Das allein ist schon filmreifer Stoff, aber erst im Krieg erfährt die gefragte Modefotografin ihre wahre Berufung: Ab 1940 fotografiert Miller für die britische Vogue die systematische Bombardierung Londons durch Nazideutschland, Vogue-Redakteurinnen im Luftschutzkeller, Models zwischen Trümmern als Zeichen der Zivilisation inmitten der Barbarei. Der Einsatz an der Front als akkreditierte Kriegskorrespondentin der US-Armee folgt ab 1942. Auf dem Bild, das ihr Interimsbegleiter, der Life-Fotograf David E. Scherman, von Lee 1944 in Saint Malo aufnimmt, erkennt man die einstige Schönheit kaum: Eine verhärmte Frau, vorzeitig gealtert, gezeichnet vom Schrecken. An Hitlers Todestag, am 30. April 1945, fotografiert Sherman seine Freundin und Kollegin „in Hitlers Badewanne“ (von Hitlers Selbstmord wissen die beiden zu dem Zeitpunkt nichts). Was für ein Statement: Der Feind ist besiegt, Lee Miller erobert - stellvertretend für die Siegermächte – Hitlers intimsten Raum.

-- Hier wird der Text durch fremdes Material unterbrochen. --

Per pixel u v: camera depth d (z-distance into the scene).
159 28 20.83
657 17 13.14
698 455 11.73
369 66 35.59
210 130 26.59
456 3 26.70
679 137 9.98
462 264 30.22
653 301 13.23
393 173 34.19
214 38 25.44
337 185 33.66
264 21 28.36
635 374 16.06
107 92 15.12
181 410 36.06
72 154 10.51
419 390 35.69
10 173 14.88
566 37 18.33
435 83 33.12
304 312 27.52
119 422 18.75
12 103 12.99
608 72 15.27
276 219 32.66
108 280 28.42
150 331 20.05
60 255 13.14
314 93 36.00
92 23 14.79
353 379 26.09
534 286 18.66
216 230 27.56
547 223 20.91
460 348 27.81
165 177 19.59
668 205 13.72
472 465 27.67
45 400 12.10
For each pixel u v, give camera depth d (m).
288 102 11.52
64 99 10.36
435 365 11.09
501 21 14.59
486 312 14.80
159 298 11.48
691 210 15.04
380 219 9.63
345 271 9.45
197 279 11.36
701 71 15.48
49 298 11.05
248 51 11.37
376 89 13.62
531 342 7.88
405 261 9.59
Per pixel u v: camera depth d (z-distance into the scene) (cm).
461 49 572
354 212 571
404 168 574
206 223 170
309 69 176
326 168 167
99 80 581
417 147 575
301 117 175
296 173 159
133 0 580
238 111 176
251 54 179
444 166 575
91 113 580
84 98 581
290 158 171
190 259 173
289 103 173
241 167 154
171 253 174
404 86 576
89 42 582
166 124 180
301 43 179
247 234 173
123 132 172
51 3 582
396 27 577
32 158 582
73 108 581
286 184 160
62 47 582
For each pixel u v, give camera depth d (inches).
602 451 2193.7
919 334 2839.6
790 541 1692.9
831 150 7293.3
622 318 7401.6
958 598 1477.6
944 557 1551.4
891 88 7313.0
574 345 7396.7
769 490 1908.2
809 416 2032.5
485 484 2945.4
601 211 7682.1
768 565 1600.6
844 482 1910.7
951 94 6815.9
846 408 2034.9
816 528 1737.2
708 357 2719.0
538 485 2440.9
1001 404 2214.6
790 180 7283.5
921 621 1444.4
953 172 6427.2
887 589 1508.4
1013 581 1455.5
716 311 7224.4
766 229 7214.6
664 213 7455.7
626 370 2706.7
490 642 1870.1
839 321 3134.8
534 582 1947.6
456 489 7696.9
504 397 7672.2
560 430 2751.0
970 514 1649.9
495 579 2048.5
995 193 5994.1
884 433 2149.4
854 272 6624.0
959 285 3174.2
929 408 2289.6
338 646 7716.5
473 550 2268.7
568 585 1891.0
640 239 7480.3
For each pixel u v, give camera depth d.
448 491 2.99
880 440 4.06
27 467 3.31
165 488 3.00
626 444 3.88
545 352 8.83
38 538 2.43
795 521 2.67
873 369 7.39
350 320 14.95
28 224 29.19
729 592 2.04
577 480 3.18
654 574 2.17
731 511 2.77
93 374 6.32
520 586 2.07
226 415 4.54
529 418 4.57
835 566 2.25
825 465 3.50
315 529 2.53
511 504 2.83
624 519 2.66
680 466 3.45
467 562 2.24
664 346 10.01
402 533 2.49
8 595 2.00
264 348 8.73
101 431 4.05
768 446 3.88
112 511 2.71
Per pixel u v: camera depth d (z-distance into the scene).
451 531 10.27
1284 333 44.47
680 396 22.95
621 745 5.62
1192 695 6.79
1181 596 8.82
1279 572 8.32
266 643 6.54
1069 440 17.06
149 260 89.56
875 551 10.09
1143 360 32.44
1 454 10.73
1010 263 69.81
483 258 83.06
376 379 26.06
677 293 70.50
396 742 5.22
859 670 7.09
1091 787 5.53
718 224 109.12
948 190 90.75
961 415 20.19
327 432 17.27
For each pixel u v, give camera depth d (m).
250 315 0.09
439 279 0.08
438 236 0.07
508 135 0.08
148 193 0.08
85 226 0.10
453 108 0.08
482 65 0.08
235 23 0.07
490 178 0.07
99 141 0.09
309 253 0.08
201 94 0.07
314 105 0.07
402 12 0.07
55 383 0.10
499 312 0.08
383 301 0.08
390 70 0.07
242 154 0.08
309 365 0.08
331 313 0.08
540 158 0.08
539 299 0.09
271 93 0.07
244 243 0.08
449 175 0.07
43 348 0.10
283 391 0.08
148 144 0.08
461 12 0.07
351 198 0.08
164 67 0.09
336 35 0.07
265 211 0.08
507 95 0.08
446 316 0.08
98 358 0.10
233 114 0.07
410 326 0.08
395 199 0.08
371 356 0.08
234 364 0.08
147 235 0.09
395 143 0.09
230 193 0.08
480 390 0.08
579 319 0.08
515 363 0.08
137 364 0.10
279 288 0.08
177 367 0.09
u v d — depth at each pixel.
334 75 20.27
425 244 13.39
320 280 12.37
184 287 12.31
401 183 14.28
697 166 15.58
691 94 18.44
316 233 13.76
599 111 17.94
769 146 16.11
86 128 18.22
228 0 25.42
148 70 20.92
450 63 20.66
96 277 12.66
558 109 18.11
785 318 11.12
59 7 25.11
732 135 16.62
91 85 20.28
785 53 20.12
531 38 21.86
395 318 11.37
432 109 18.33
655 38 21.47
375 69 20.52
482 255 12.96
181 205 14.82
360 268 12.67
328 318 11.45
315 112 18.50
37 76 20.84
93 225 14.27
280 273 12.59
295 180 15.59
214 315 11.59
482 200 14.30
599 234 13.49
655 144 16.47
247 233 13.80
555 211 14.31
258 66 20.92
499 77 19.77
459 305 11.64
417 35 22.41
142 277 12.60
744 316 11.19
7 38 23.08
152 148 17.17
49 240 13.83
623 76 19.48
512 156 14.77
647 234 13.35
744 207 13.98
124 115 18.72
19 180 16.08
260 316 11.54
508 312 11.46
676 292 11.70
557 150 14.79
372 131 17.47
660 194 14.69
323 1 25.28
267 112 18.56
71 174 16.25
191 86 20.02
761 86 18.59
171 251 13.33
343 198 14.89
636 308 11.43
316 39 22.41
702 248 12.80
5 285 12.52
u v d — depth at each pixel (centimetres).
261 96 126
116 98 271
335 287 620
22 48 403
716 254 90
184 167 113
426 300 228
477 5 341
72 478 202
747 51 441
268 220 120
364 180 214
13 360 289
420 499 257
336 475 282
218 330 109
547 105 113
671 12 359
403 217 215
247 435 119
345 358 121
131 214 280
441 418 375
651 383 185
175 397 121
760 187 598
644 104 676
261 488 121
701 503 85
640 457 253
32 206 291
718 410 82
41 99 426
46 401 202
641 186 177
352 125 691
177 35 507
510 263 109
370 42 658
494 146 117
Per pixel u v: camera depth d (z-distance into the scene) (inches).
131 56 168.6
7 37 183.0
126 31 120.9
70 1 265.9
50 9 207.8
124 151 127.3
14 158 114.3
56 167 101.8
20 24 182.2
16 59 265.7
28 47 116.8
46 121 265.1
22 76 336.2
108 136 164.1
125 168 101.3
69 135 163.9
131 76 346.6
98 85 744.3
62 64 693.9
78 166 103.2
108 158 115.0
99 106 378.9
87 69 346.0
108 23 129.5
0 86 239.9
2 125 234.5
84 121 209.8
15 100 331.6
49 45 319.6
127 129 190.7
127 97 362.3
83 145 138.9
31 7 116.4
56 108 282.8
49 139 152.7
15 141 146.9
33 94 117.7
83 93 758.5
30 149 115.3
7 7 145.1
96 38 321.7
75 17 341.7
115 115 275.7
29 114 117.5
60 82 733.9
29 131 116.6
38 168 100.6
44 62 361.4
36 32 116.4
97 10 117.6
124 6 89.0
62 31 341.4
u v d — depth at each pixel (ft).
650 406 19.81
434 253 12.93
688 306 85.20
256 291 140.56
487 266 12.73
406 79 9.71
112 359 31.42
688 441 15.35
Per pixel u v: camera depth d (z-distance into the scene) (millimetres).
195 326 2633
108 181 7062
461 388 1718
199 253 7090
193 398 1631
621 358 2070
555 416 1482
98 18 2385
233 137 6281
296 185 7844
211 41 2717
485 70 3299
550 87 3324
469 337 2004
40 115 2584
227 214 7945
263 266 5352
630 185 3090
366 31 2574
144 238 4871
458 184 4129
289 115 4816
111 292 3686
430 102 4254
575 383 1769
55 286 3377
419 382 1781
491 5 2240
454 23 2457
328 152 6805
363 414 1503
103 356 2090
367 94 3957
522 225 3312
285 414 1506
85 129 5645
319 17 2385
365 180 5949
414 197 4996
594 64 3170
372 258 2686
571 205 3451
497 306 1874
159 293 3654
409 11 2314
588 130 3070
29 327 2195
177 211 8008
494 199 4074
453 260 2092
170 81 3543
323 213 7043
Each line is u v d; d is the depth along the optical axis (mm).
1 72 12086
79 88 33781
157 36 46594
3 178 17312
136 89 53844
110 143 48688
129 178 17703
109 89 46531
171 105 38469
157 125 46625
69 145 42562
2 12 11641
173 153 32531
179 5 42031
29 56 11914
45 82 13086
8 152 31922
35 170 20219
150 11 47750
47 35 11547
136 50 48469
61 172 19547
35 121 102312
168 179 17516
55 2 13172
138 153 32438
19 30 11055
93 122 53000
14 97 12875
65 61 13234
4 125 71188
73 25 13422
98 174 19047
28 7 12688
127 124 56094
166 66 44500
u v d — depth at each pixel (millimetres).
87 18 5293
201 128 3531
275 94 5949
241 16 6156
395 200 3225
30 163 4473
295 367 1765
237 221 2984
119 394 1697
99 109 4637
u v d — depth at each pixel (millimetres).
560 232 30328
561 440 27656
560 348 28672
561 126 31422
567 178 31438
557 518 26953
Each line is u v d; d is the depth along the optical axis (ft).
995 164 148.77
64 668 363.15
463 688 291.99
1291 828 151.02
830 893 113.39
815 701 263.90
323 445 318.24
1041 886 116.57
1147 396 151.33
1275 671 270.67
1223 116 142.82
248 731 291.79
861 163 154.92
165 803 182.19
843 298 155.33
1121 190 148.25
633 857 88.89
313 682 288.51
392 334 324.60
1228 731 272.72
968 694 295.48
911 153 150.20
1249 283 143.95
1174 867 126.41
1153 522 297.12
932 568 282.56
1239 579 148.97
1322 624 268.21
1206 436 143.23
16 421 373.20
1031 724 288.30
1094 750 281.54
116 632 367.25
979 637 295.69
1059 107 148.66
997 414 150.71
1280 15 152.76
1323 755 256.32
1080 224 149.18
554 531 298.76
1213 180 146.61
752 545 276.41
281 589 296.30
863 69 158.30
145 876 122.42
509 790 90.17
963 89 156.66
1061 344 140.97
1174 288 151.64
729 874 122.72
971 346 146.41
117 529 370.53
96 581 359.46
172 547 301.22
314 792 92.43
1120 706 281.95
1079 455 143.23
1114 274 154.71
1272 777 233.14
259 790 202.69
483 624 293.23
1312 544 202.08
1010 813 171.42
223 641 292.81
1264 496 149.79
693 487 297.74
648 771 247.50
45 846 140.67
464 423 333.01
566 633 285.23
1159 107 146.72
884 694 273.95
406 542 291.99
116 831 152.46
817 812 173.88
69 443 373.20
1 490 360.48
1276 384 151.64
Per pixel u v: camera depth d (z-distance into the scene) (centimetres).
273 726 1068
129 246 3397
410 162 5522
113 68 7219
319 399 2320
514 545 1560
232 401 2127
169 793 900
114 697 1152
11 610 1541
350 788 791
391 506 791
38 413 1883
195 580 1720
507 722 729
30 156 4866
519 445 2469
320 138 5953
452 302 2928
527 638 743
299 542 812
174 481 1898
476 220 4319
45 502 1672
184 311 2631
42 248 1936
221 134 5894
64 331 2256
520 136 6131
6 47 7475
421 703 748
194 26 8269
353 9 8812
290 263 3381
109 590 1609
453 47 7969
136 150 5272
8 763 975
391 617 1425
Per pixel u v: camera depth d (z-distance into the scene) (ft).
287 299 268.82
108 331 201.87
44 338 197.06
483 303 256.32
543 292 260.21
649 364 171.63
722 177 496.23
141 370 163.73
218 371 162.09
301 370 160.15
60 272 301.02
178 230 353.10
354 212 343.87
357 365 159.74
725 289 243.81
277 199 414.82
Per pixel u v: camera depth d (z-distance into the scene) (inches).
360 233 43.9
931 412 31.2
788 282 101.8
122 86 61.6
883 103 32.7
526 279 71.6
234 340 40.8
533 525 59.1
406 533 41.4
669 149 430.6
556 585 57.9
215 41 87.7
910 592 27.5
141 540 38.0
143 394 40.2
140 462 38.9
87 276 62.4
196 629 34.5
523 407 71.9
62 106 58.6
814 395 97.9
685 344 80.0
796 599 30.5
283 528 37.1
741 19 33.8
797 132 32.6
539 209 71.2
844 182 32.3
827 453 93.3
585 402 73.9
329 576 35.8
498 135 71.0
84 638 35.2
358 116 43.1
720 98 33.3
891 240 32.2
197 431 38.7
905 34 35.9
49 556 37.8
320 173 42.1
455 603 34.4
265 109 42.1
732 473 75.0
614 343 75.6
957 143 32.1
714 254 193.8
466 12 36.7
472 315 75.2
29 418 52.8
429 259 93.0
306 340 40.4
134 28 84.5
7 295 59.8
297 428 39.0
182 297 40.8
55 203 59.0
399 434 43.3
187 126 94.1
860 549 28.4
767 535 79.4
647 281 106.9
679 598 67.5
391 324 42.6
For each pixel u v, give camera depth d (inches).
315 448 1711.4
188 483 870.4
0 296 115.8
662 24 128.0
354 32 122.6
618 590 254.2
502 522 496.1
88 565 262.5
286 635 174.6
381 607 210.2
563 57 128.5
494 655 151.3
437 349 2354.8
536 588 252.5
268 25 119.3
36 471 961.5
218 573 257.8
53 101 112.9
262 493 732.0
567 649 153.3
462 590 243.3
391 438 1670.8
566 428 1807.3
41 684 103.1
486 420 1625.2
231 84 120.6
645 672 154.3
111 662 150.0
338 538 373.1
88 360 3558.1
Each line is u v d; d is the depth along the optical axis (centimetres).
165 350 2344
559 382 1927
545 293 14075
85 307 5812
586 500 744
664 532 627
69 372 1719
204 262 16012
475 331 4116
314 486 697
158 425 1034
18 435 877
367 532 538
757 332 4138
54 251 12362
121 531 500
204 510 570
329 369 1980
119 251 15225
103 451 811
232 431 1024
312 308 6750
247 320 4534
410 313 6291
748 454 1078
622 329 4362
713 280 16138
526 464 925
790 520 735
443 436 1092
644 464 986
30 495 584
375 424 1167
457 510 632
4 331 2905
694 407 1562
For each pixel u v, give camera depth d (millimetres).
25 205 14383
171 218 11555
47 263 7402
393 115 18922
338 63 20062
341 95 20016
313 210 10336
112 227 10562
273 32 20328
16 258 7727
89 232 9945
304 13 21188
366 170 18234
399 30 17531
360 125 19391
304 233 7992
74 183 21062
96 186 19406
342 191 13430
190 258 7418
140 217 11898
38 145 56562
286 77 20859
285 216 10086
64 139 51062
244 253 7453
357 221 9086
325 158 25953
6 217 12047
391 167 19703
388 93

Die Dämonen der Erinnerung konnte sie jedoch nicht besiegen.
Lee Miller: Fotografin zwischen Krieg und Glamour
Zu sehen bis 24. September 2023 im Bucerius Kunst Forum, Alter Wall 12, 20457 Hamburg.
Öffnungszeiten: täglich 11:00 - 19:00 Uhr, donnerstags 11:00 - 21:00 Uhr
Weitere Informationen (Bucerius Kunst Forum)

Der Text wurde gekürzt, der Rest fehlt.